“How do people live in Alaska?”
“How do people put up with this every day?”
“Why is my brew stuck to the ground?”
“Jesus Christ, why does the heater not work?”
These were just some of the hundreds of inane questions we were all asking each other over the course of last weekend, sat in our dark, squalid, filthy gazebo while we each waited our turn to ride another lap of the snow and ice-covered Strathpuffer lap.
The Team JMC gazebo isn’t normally a disgusting hovel, combining the worst of the Glastonbury Festival, an explosion in a breakfast cereal cupboard and the Calais Jungle – it was just that this time it was inhabited by 4 blokes who were all racing and not one of us had brought our mum.
Before the mess got really bad. Gas fire clearly not working. (pic: Rachel Sokal)
It really was very cold indeed. I had to retreat to my car at one point and left Darren (my pairs team-mate) to ride 2 laps. I don’t think he minded. Riding your bike was the only way to stay warm. The car seemed like it was bloody miles away – in reality it was in a hotel car park in downtown Contin. If you’ve ever been to Contin in the Highlands you’ll know that heading ‘downtown’ takes seconds from whichever part of Contin you’re currently at.
Heated seats on full blast. Heater on full blast. I was shivering uncontrollably while the damn car took 45 minutes to get warm. The car’s external thermometer reckoned it was -7.5 degrees centrigrade. It felt far colder. It’s a 16 year old car so the instruments probably start to go mental when they get really cold anyway.
The weather lady on the BBC last night said that Saturday night was minus 13 in the Highlands so I’m claiming that.
Minus bloody thirteen.
ere y’are yer bike’s ere Daz
At least the mysterious Tesco bag of poo that Carl discovered under the van was ‘manageable’ in the cold temperature.
Why use the massive forest we were in the middle of when you have a carrier bag? Five pence well spent.
Back to the exciting racing we were doing. Tom and Carl were bashing out laps and were flying. They’d been training and it was paying off.
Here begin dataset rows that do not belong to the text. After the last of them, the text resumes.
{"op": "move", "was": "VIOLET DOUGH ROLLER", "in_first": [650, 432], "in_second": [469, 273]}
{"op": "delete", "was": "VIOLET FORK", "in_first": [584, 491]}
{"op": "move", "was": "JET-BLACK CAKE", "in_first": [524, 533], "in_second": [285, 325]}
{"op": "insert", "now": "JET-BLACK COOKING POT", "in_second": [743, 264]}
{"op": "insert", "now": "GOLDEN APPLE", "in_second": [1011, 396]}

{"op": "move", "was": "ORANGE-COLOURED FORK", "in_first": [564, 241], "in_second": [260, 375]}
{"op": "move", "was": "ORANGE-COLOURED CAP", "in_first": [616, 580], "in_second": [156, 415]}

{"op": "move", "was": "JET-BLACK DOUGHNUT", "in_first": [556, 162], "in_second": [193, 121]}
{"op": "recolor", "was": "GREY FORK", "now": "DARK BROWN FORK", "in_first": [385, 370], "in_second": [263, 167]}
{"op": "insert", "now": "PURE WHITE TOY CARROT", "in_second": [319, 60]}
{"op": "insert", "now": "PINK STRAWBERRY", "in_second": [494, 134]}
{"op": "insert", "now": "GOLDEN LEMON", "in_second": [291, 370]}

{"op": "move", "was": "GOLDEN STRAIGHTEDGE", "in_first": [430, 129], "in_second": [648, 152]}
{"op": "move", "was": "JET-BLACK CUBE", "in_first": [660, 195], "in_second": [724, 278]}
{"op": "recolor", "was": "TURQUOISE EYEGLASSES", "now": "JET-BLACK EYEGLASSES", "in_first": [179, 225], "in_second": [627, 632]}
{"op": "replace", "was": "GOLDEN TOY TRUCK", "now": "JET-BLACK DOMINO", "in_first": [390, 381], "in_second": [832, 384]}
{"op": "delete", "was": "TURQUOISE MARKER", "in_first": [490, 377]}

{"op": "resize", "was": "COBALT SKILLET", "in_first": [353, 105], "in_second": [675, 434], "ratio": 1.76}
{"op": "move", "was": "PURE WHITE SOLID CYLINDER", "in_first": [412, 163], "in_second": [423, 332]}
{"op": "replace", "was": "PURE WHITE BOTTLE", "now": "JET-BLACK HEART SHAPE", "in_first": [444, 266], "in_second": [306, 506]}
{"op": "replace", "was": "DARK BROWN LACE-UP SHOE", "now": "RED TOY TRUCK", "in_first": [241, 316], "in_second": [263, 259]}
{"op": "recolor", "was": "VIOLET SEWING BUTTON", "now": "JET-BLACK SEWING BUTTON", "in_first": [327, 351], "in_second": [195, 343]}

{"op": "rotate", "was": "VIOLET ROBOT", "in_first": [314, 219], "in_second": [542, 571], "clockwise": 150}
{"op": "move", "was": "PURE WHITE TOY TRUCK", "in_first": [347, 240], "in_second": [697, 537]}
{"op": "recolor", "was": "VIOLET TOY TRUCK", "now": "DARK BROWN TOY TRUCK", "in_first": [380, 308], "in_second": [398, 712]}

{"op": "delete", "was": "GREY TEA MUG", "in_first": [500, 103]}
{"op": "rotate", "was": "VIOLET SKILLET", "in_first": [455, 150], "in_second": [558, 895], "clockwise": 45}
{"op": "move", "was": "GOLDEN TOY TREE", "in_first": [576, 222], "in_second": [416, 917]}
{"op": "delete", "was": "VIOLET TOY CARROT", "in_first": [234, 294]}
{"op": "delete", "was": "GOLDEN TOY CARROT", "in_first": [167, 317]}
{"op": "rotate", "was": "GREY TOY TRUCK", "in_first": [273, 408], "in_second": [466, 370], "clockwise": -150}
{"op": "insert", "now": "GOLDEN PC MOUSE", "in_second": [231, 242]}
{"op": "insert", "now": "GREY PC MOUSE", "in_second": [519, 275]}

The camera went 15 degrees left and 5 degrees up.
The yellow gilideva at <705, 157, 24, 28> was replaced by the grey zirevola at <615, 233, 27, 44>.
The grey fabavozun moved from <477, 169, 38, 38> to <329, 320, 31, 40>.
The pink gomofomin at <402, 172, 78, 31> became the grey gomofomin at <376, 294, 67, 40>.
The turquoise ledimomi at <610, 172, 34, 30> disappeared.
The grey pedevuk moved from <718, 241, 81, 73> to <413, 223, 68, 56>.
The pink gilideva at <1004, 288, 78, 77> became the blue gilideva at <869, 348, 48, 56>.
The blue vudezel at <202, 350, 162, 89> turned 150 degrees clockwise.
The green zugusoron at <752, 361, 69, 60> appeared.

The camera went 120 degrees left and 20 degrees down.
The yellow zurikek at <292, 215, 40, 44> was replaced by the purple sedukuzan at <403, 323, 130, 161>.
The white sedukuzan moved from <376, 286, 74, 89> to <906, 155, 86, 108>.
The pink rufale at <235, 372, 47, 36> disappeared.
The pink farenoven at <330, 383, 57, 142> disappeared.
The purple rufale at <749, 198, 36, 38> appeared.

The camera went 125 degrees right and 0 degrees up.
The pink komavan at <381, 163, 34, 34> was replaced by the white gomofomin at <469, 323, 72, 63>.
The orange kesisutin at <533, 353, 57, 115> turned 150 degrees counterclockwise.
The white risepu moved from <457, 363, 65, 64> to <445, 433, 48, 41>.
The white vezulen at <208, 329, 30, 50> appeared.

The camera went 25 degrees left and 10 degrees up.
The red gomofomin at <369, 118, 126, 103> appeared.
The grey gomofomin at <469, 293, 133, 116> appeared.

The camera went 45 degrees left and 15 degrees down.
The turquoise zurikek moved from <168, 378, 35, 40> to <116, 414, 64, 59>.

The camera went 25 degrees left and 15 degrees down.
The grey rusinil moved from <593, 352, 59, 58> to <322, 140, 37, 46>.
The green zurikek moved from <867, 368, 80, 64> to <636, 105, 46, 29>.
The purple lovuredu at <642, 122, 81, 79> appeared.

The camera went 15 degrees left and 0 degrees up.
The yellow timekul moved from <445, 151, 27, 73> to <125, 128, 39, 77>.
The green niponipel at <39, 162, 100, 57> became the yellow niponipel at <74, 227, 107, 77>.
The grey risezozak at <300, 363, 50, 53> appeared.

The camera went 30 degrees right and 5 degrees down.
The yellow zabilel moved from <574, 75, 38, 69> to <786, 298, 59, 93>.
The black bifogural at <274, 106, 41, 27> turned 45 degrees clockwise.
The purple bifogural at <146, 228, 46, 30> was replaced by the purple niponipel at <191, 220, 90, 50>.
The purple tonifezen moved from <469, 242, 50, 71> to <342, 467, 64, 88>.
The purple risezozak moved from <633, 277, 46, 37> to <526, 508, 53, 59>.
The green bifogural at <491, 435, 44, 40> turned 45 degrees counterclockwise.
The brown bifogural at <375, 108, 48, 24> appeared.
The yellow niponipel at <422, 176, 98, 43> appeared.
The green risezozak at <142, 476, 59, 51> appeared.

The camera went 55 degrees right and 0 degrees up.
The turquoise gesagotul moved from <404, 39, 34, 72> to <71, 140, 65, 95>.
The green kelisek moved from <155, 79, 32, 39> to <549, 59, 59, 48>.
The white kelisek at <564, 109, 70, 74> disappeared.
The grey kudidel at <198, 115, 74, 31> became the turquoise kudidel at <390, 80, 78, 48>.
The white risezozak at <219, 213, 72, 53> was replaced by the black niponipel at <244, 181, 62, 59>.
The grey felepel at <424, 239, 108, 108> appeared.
Darren and I were also doing ok, in our own way. We weren’t messing about (ok we started to mess about quite a bit once we realised we’d dropped out of the prestigious top 25 places and our motivation to keep changeovers below 10 minutes diminished) and we were getting round steadily.
spiky tyre, beige powder
Not much choice really – the generous covering of snow on the course meant that momentum, a vital ingredient of Awesome Singlespeeding, was hard to achieve and even harder to maintain.
On the uphill bits, any hint of pedalling out of the saddle resulted in a large amount of rear wheel slippage, so pushing the damn thing up even the smallest of inclines was necessary to avoid a stem/ballsack interface-event.
throw bike on floor, walk off.
Alternating between pushing uphill and trying to pedal uphill at a cadence of 10rpm only gave us a sore back each, which to be fair we both turned up at the race with anyway. But we weren’t going to be singlespeeding our way to a bad back cure.
In essence, we got slower and slower as the race progressed.
It didn’t really matter – neither of us had any burning podium ambitions or expectations and while it was very cold (I might have already mentioned this), this was probably the most perfect Strathpuffer conditions ever. The lack of mud, rain and the fact that the whole thing LOOKED AMAZING more than made up for any suffering on offer.
Our fast pair (and by far the pair responsible for most of the shambles in the gazebo – I’m just putting that out there) of Carl and Tom finished in 5th place in the pairs after some late neck-and-neck racing drama where some other chancers pipped them to 4th place. Me and Daz, after reaching the heady heights of 10th earlier in the race, somehow managed to finish in a less-than-awesome 34th place in the pairs. We only had 2 gears between us though, we Kept It Real therefore technically, WE WON.